A. a expliqué à l’AFP avoir trouvé les photos utilisées sur ces comptes sur le site d’intelligence artificielle This Person Does Not Exist, qui génère des visages de personnes qui n’existent pas.

Capture d’écran d’une publication de Charles David fournie à l’AFP par A.

Le 12 août, A. a publié l’annonce du décès de sa fille, qui a ensuite été reprise sur les réseaux sociaux : "j’avais créé des petites incohérences exprès. Par exemple sur les dates. Décéder de complications suite à une infection urinaire n’est en général pas aussi rapide."

Il a affirmé à l’AFP qu’il comptait faire un démenti sur le compte Facebook de Charles David dès que la rumeur aurait pris de l’ampleur. Mais le compte de Charles David a été suspendu par Facebook le 13 août, un jour après sa publication.

A. pense que ces comptes ont été suspendus car Facebook trouvait suspicieux qu’ils soient tous les trois reliés au même téléphone.

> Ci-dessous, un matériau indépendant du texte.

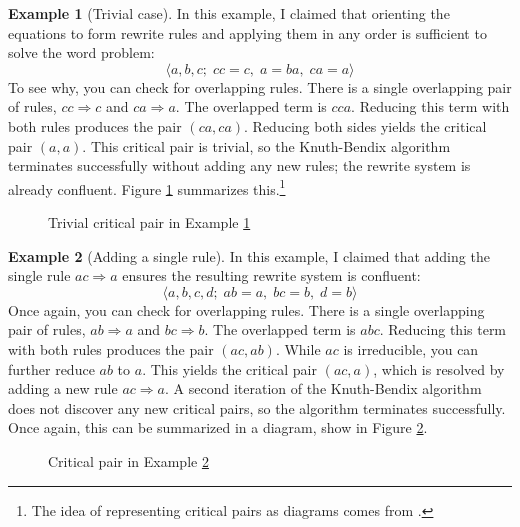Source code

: \documentclass[headsepline,bibliography=totoc]{scrreport}
\theoremstyle{definition}
\newtheorem{example}{Example}[chapter]
\theoremstyle{definition}
\theoremstyle{definition}
\begin{document}
\begin{example}[Trivial case]\label{trivialex}
In this example, I claimed that orienting the equations to form rewrite rules and applying them in any order is sufficient to solve the word problem:
\[\langle a,b,c;\; cc=c,\; a=ba,\; ca=a\rangle\]
To see why, you can check for overlapping rules. There is a single overlapping pair of rules, $cc\Rightarrow c$ and $ca\Rightarrow a$. The overlapped term is $cca$. Reducing this term with both rules produces the pair $(ca,ca)$. Reducing both sides yields the critical pair $(a, a)$. This critical pair is trivial, so the Knuth-Bendix algorithm terminates successfully without adding any new rules; the rewrite system is already confluent. Figure \ref{trivialfig} summarizes this.\footnote{The idea of representing critical pairs as diagrams comes from \cite{guiraud:hal-00818253}.}
\begin{figure}\caption{Trivial critical pair in Example \ref{trivialex}}\label{trivialfig}
\begin{center}
\end{center}
\end{figure}
\end{example}

\begin{example}[Adding a single rule]\label{singleruleex}
In this example, I claimed that adding the single rule $ac\Rightarrow a$ ensures the resulting rewrite system is confluent:
\[\langle a, b, c, d;\; ab=a,\; bc=b,\; d=b\rangle\]
Once again, you can check for overlapping rules. There is a single overlapping pair of rules, $ab\Rightarrow a$ and $bc\Rightarrow b$. The overlapped term is $abc$. Reducing this term with both rules produces the pair $(ac,ab)$. While $ac$ is irreducible, you can further reduce $ab$ to $a$. This yields the critical pair $(ac,a)$, which is resolved by adding a new rule $ac\Rightarrow a$. A second iteration of the Knuth-Bendix algorithm does not discover any new critical pairs, so the algorithm terminates successfully. Once again, this can be summarized in a diagram, show in Figure \ref{singleruleex}.
\begin{figure}\caption{Critical pair in Example \ref{singleruleex}}\label{singlerulefig}
\begin{center}
\end{center}
\end{figure}
\end{example}
\end{document}
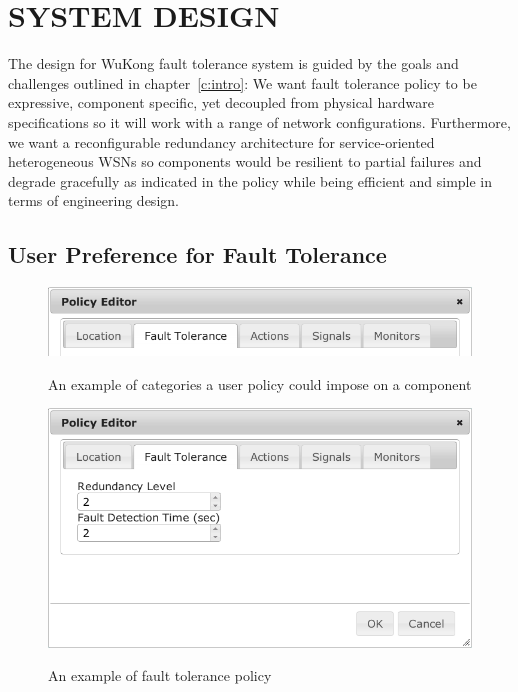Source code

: \cleardoublepage
\singlespacing
\chapter{SYSTEM DESIGN}
\label{c:design}
\doublespacing\nointerlineskip

The design for WuKong fault tolerance system is guided by the goals and
challenges outlined in chapter~\ref{c:intro}: We want fault tolerance
policy to be expressive, component specific, yet decoupled from physical
hardware specifications so it will work with a range of network configurations.
Furthermore, we want a reconfigurable redundancy architecture for
service-oriented heterogeneous WSNs so components would be resilient to partial
failures and degrade gracefully as indicated in the policy while being efficient
and simple in terms of engineering design.

\section{User Preference for Fault Tolerance}

\begin{figure}[h!]
\caption{An example of categories a user policy could impose on a component}
\centering
    \includegraphics[width=\linewidth]{figures/fbp-policy}
\label{fig:fbp-policy}
\end{figure}

\begin{figure}[h!]
\caption{An example of fault tolerance policy}
\centering
    \includegraphics[width=\linewidth]{figures/fbp-ft-policy}
\label{fig:fbp-ft-policy}
\end{figure}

A. n’a donc  pas pu  démentir l’histoire qu’il avait inventée et qui a continué de circuler sur Facebook et Twitter. Elle a également été racontée par le Journal de Montréal, qui précisait que la publication originale avait été partagée plus de 3.000 fois.

La première publication datant du 12 août 2020 et publiée sur le compte de Charles David. Capture d’écran fournie par A.